§ **EXTRACTED ENTRIES**
------------------------------------------------

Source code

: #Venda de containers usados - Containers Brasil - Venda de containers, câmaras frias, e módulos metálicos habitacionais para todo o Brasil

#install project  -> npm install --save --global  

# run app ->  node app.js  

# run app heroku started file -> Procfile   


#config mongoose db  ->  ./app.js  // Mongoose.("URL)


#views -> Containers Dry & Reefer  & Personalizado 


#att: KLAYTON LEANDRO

------------------------------------------------

§ **YOUR OBJECTIVE**
All of the data above is to be given again, word for word.

§ **TASK OUTPUT**
Source code

: #Venda de containers usados - Containers Brasil - Venda de containers, câmaras frias, e módulos metálicos habitacionais para todo o Brasil

#install project  -> npm install --save --global  

# run app ->  node app.js  

# run app heroku started file -> Procfile   


#config mongoose db  ->  ./app.js  // Mongoose.("URL)


#views -> Containers Dry & Reefer  & Personalizado 


#att: KLAYTON LEANDRO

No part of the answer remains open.